■ **SUPPLIED RECORDS**

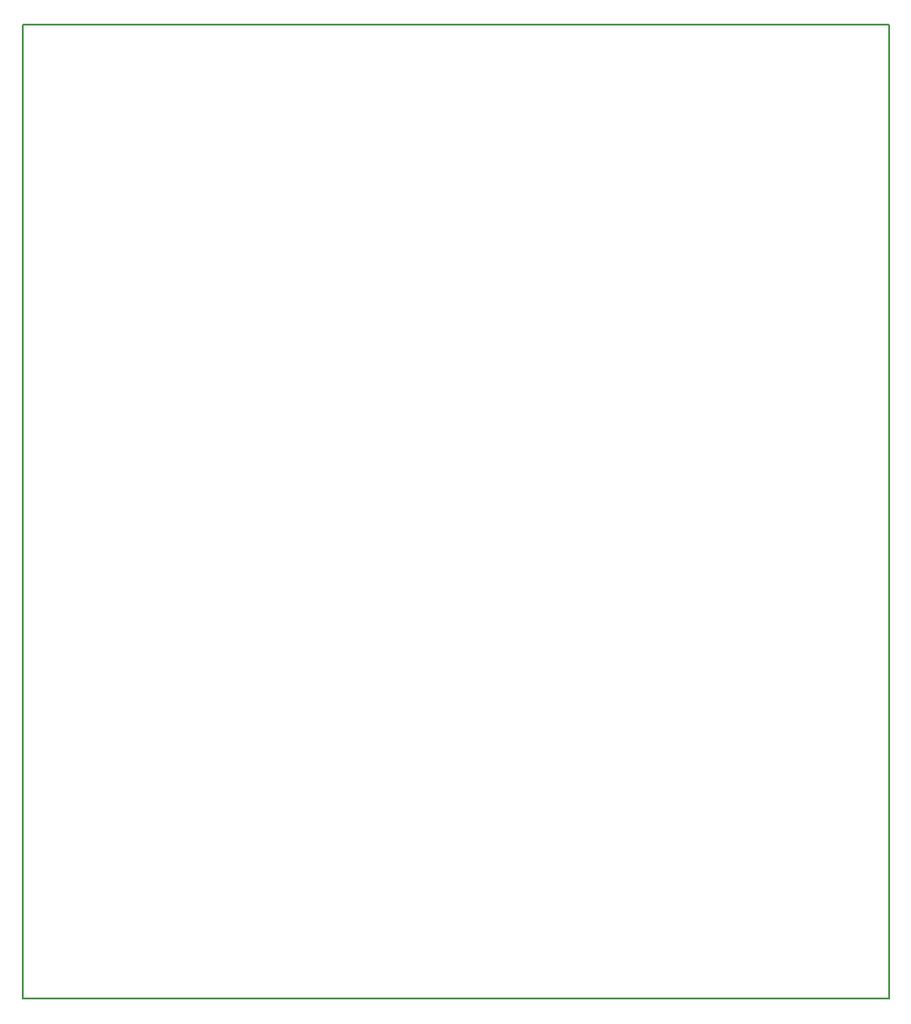
<source format=gbr>
%TF.GenerationSoftware,KiCad,Pcbnew,(6.0.2)*%
%TF.CreationDate,2022-03-14T20:10:21-04:00*%
%TF.ProjectId,Sedna_Hardware,5365646e-615f-4486-9172-64776172652e,1*%
%TF.SameCoordinates,Original*%
%TF.FileFunction,Profile,NP*%
%FSLAX46Y46*%
G04 Gerber Fmt 4.6, Leading zero omitted, Abs format (unit mm)*
G04 Created by KiCad (PCBNEW (6.0.2)) date 2022-03-14 20:10:21*
%MOMM*%
%LPD*%
G01*
G04 APERTURE LIST*
%TA.AperFunction,Profile*%
%ADD10C,0.150000*%
%TD*%
G04 APERTURE END LIST*
D10*
X183139004Y-56388000D02*
X102616000Y-56388000D01*
X102616000Y-56388000D02*
X102616000Y-146812000D01*
X102616000Y-146812000D02*
X183139004Y-146812000D01*
X183139004Y-146812000D02*
X183139004Y-56388000D01*
M02*

</source>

■ **WHAT TO PRODUCE**
Report every line in the listing that holds the word "Profile".

■ **PROBLEM SOLUTION**
%TF.FileFunction,Profile,NP*%
%TA.AperFunction,Profile*%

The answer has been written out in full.